___ DATASET EXCERPTS
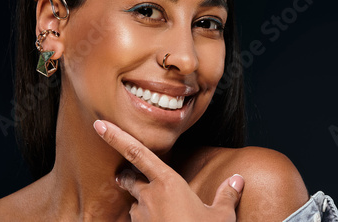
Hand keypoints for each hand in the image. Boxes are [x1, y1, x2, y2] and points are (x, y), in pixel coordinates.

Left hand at [93, 119, 244, 221]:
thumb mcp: (222, 216)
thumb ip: (227, 195)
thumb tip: (238, 180)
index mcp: (168, 183)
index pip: (138, 154)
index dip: (116, 137)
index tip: (99, 125)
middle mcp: (150, 197)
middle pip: (130, 179)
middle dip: (127, 177)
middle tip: (125, 175)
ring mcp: (142, 218)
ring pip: (135, 204)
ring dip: (141, 203)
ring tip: (159, 209)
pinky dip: (147, 221)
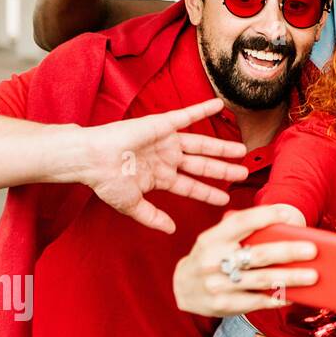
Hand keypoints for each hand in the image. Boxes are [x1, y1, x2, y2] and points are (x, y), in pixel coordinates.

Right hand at [75, 98, 249, 232]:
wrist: (91, 160)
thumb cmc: (106, 181)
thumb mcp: (131, 205)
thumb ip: (152, 217)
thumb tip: (171, 231)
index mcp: (159, 177)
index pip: (191, 186)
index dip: (208, 193)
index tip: (226, 198)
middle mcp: (166, 158)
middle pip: (202, 165)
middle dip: (222, 170)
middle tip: (244, 172)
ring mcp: (166, 141)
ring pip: (201, 145)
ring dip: (221, 147)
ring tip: (241, 150)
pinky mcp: (162, 124)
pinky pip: (187, 115)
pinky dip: (203, 109)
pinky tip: (220, 105)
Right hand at [173, 203, 316, 316]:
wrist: (181, 287)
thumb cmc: (210, 256)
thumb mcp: (217, 238)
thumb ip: (242, 229)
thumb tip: (286, 220)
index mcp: (213, 238)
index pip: (241, 222)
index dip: (266, 216)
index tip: (289, 214)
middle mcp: (213, 260)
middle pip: (258, 254)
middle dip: (288, 252)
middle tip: (313, 250)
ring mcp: (217, 284)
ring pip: (261, 280)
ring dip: (290, 278)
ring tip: (313, 275)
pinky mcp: (223, 304)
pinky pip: (257, 301)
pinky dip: (277, 298)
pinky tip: (295, 295)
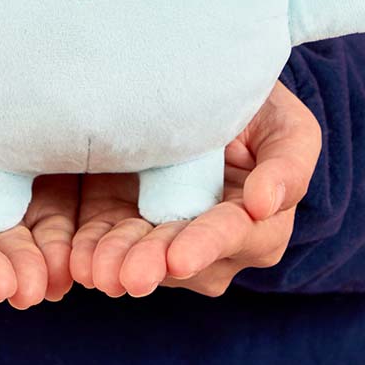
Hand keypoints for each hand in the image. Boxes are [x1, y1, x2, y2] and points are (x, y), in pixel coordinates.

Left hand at [69, 82, 320, 297]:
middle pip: (186, 258)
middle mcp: (218, 242)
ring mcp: (171, 239)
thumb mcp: (285, 123)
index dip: (207, 244)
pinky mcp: (128, 226)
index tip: (179, 257)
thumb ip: (287, 163)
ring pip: (147, 260)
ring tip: (97, 270)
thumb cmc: (257, 105)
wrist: (207, 89)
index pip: (235, 234)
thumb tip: (266, 204)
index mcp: (262, 219)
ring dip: (120, 264)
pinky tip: (76, 263)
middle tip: (130, 275)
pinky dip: (92, 254)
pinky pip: (111, 248)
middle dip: (155, 264)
______
- **TASK**: Scan the records for the string "hand". Copy each line in which it appears.

- **TASK SOLUTION**:
Hand keypoints for each hand in the image. Boxes are [x1, y1, x2, y2] and points are (x, y), in pixel coordinates.
Left hand at [93, 119, 244, 221]:
Hand keypoints for each hand in the image. Boxes are [x1, y1, x2, y2] and points are (x, y), in pixel coordinates.
Right hand at [75, 98, 249, 232]:
Right hand at [173, 203, 316, 316]:
Hand keypoints for each hand in the image. Boxes are [x1, y1, x2, y2] and points are (x, y), in pixel coordinates.
Left hand at [69, 82, 320, 297]:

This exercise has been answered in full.